Emission Control Technologies’ sales excluding precious metals fell by 7% to £440 million. At constant exchange rates the decrease was 15%. This reduction was primarily due to lower sales of autocatalysts across North America and Europe and significantly lower sales of heavy duty diesel (HDD) catalysts. Autocatalyst sales in Asia were slightly lower, with a substantial decrease in Japan partly offset by continued very strong growth in China. Diesel particulate filter sales were slightly up on the first half of last year as their fitment to diesel cars in Europe continued to increase.

Return on sales (underlying operating profit / sales excluding precious metals) for ECT was significantly lower than in the first half of last year as a result of this fall in demand.

(Collected data entries)
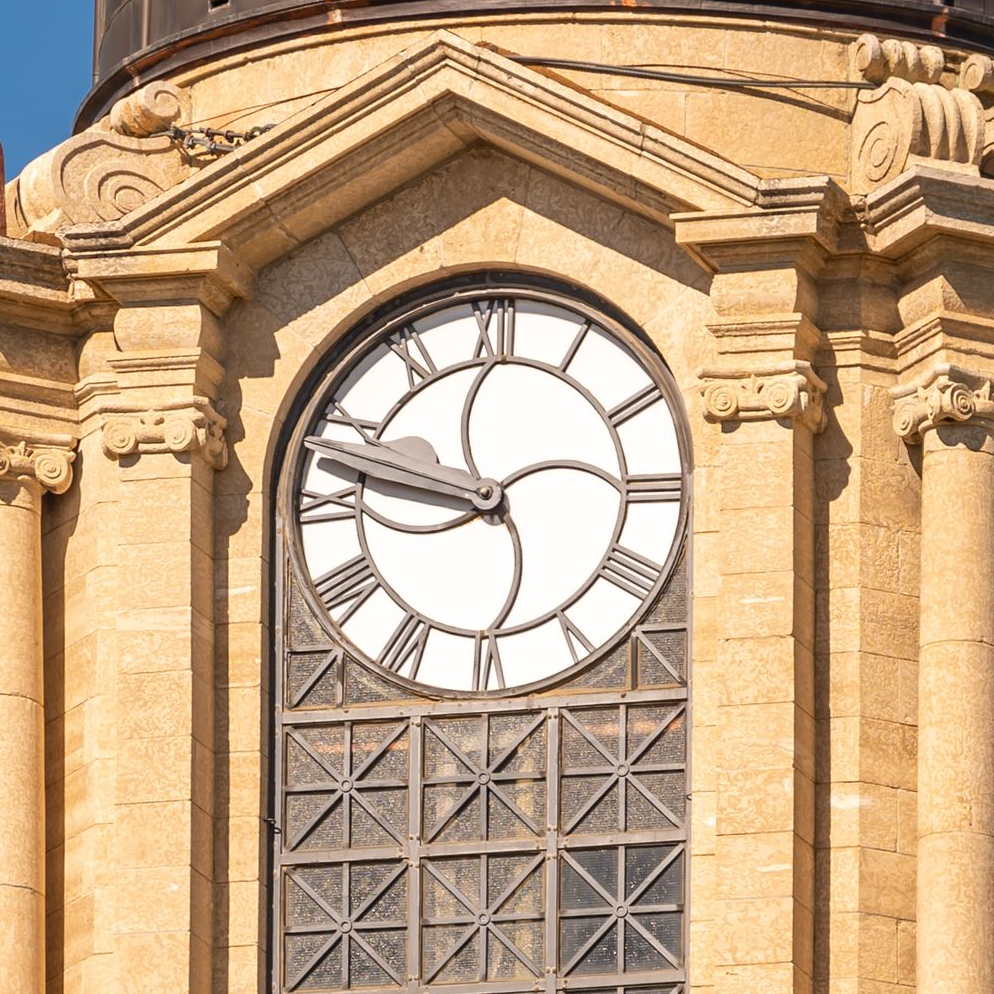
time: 9:47
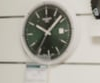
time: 10:07
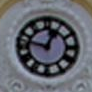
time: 12:47
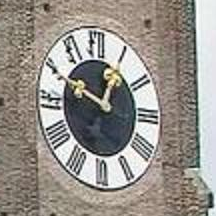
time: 12:49
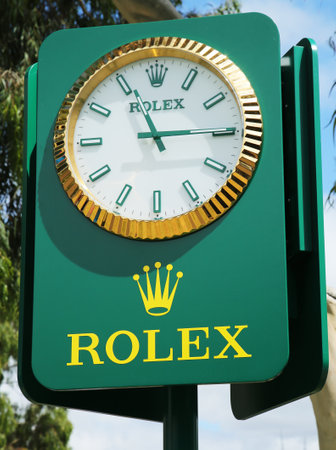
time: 11:14
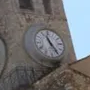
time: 11:24
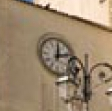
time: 12:12
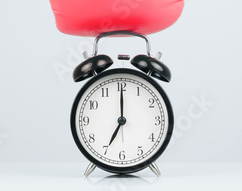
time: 7:00
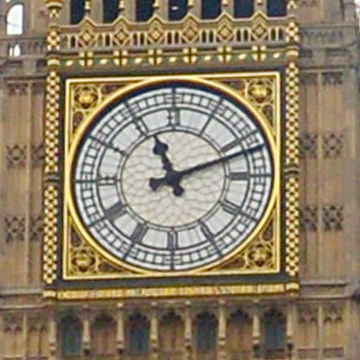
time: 11:11
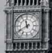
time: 11:40
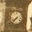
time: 7:37
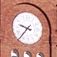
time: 9:36
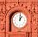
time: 1:01
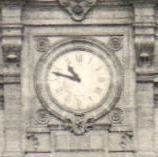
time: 10:47
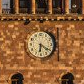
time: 6:20
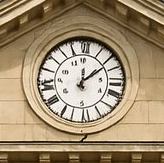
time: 12:07
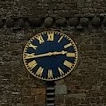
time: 2:42
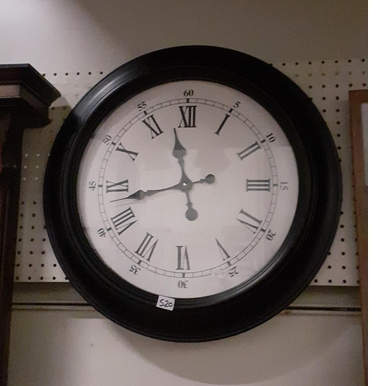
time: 11:42
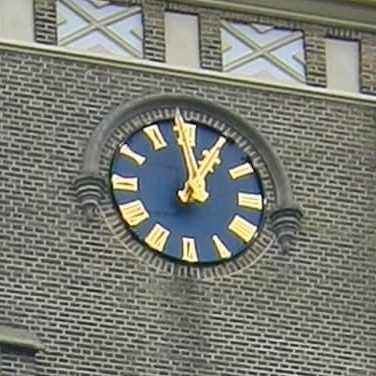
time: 12:58
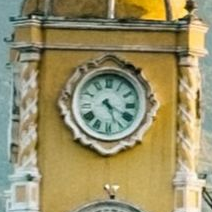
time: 4:26
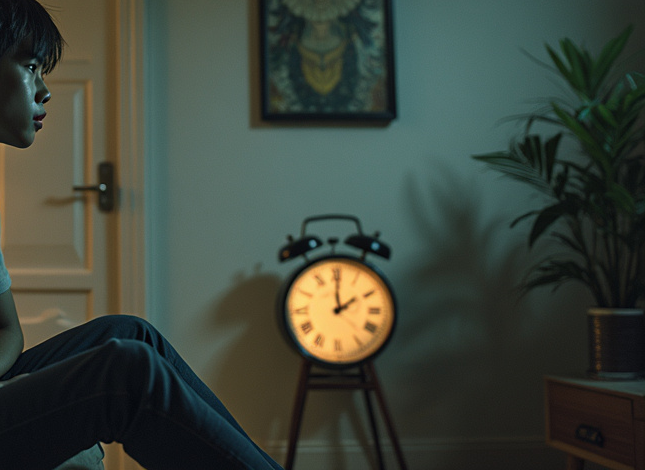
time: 2:00
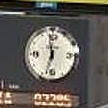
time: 11:32
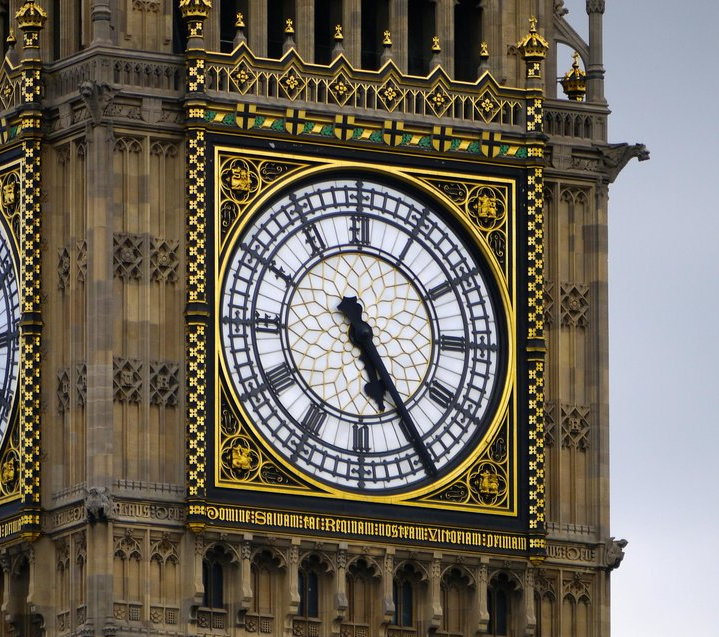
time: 5:24
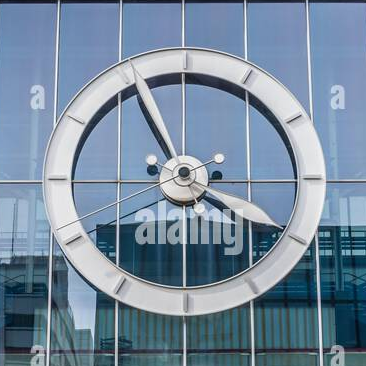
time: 3:55
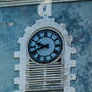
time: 9:41
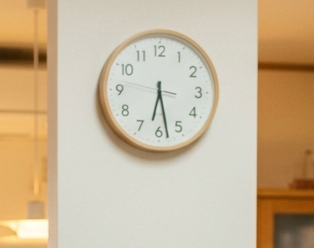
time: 6:28
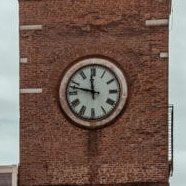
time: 11:47
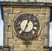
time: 12:33
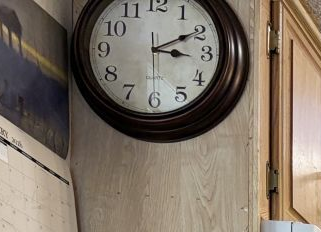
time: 3:10
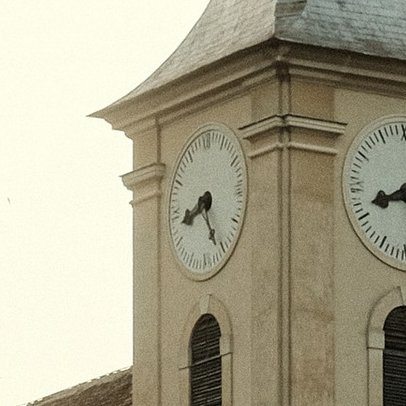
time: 8:26
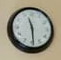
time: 11:29
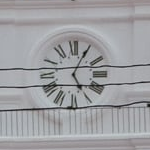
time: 5:04
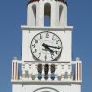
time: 4:16
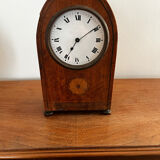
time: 7:09
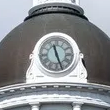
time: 11:26
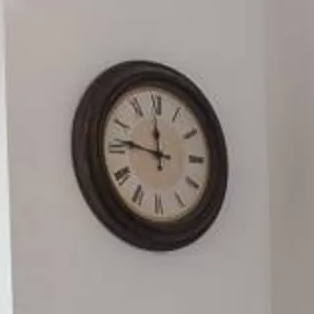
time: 11:46
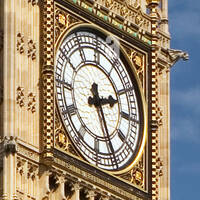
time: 2:25
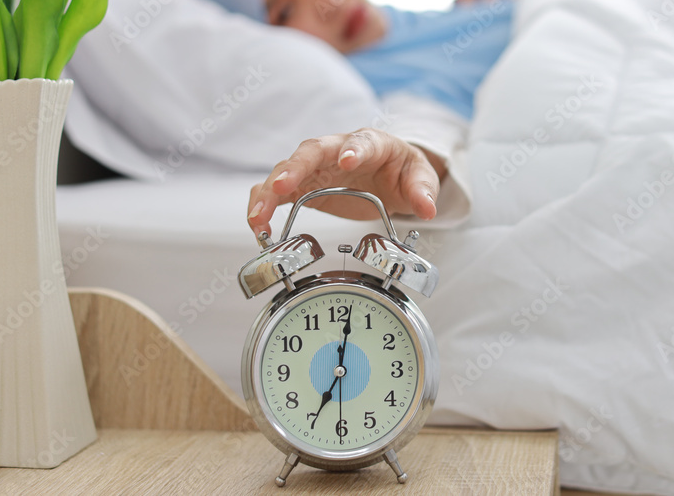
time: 7:01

YOUR INSTRUCTIONS:
Answer these questions using the Emission Control Technologies summary:
1. By how much did sales excluding precious metals fall at constant exchange rates?
2. In which country did autocatalyst sales keep growing very strongly?
3. How did ECT's return on sales compare with the first half of last year?

RESULT OF THIS TASK:
1. 15%
2. China
3. It was significantly lower.